Um sucesso fácil, barato e eficaz

Quando o ministro Luiz Carlos Bresser Pereira assumiu o Ministério da Administração Federal e Reforma do Estado, descobriu que os dados estatísticos relacionados ao funcionalismo estavam espalhados pelas redes de computadores do governo como agulhas em palheiros.
Pois agora ele produz regularmente um dos melhores exemplos de competência, sinceridade e frugalismo da administração federal. É o Boletim Estatístico de Pessoal, publicado mensalmente pelo seu ministério. Impresso em papel de segunda, não tem capa dura nem gráficos coloridos. Custa uma miséria e vale uma fortuna.
O boletim de fevereiro informa que o governo da União tem 530 mil funcionários, contra 712 mil em 1989. Há quatro vezes menos analfabetos no serviço público (1,1%) do que na iniciativa privada (4,6%) e quatro vezes mais servidores com nível superior completo (44%) do que nas atividades particulares (11,7%). O serviço público só paga melhor que o privado nas atividades mais baratas, com salários médios de R$ 637, contra R$ 437. No topo, onde estão os cargos executivos, o governo paga em média R$ 6.069, e o mercado, R$ 7.080.
A Presidência da República (noves fora o gabinete do vice e o Estado-Maior das Forças Armadas) continua expandindo suas despesas com pessoal. Gastou 14% a mais nos últimos 12 meses, enquanto o Ministério da Cultura gastou 0,3% a menos.
O ministério do professor Weffort gastou 5,1% a mais com o pessoal da administração direta e 1,4% a menos com a Casa de Rui Barbosa.
Incêndio em Roraima? O ministro Gustavo Krause gastou 52,2% a mais com o pessoal da administração direta e menos 0,7% com o do Instituto Brasileiro do Meio Ambiente e dos Recursos Naturais Renováveis (Ibama).
Alguns números confirmam distorções conhecidas, mas nunca é demais relembrá-las. A remuneração média dos servidores ativos do Poder Judiciário é de R$ 2.679. Quando eles param de trabalhar, faturam R$ 3.947. Os funcionários públicos se aposentam com salários integrais, em média, aos 56 anos. Por causa disso o governo quer tungar a aposentadoria por tempo de serviço dos trabalhadores do INSS que, na média, aposentam-se com menos de R$ 200,00.

ITENS FORNECIDOS
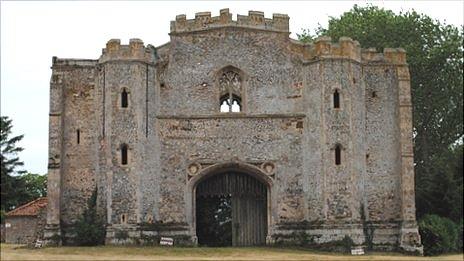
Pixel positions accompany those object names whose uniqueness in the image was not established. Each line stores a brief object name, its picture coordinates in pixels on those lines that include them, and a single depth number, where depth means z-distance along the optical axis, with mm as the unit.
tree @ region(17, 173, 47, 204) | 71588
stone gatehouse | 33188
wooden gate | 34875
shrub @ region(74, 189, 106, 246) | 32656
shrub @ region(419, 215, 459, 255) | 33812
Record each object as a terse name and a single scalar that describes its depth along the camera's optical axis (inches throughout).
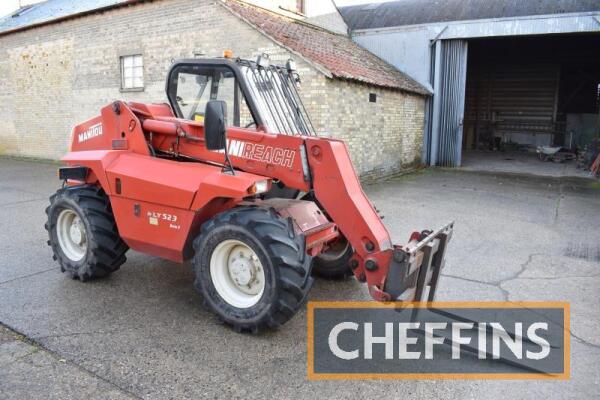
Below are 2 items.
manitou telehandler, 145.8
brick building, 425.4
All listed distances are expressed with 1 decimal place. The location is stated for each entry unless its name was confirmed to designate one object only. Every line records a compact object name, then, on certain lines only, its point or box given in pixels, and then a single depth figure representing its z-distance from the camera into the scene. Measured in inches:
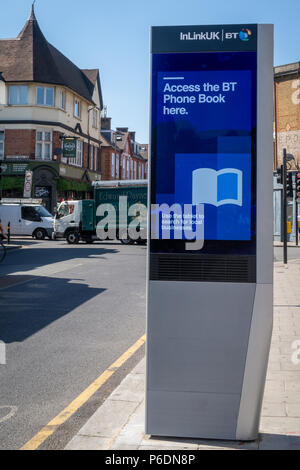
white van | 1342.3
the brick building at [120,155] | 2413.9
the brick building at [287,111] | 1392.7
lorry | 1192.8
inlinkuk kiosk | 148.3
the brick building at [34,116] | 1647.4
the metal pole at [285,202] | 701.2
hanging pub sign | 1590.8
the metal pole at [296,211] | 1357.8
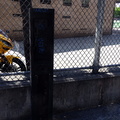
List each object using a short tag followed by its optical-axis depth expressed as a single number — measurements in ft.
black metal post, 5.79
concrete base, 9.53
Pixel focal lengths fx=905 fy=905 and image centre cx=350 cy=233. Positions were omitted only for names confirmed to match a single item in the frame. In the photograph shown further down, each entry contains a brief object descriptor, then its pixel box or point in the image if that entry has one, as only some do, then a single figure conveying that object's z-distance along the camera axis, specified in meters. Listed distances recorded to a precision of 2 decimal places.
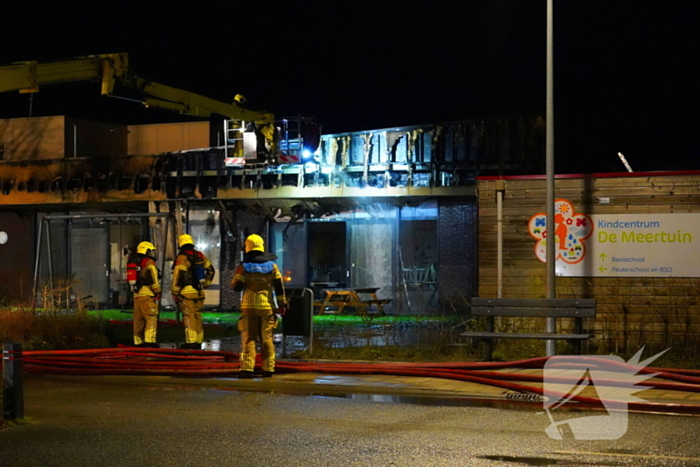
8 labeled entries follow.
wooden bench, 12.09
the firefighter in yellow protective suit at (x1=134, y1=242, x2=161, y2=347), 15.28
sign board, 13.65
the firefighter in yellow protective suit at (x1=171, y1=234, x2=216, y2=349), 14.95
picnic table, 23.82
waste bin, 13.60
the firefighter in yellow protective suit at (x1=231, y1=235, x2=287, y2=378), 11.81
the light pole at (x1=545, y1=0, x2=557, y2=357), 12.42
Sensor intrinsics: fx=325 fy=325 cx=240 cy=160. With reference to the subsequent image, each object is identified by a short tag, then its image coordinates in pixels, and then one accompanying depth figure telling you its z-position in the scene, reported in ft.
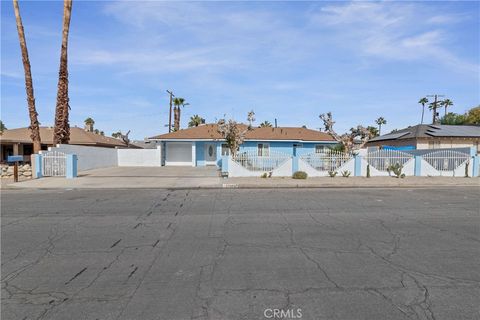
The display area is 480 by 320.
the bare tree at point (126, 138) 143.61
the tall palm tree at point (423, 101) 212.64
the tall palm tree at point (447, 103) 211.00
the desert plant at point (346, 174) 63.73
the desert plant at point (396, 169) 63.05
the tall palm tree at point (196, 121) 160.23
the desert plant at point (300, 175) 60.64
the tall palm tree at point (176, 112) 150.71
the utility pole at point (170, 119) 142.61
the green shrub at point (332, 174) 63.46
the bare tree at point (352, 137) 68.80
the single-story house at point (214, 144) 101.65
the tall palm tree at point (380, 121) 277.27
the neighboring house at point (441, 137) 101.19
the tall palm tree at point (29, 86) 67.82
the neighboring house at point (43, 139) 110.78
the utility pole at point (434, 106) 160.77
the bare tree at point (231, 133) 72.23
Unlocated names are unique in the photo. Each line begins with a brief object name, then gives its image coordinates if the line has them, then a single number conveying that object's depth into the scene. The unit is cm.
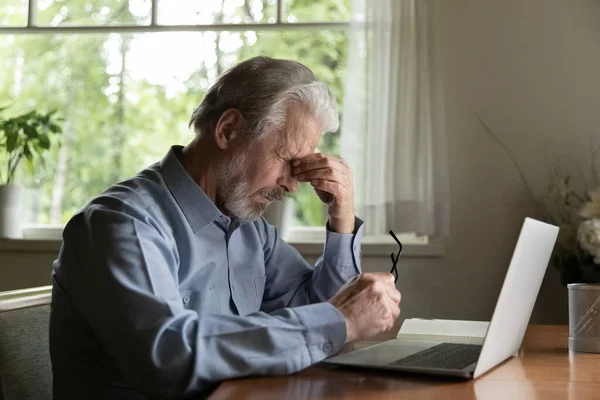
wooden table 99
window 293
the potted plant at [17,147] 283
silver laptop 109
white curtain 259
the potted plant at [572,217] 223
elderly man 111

DETALHES DA TAREFA
Explique, em uma a três frases, por que o governo quer tungar a aposentadoria por tempo de serviço dos trabalhadores do INSS, segundo o trecho sobre o funcionalismo federal. Os itens não são necessários para realizar esta tarefa.

RESULTADO DA TAREFA
Os funcionários públicos se aposentam com salários integrais, em média aos 56 anos, e por causa disso o governo quer tungar a aposentadoria por tempo de serviço dos trabalhadores do INSS. Esses trabalhadores se aposentam, na média, com menos de R$ 200,00.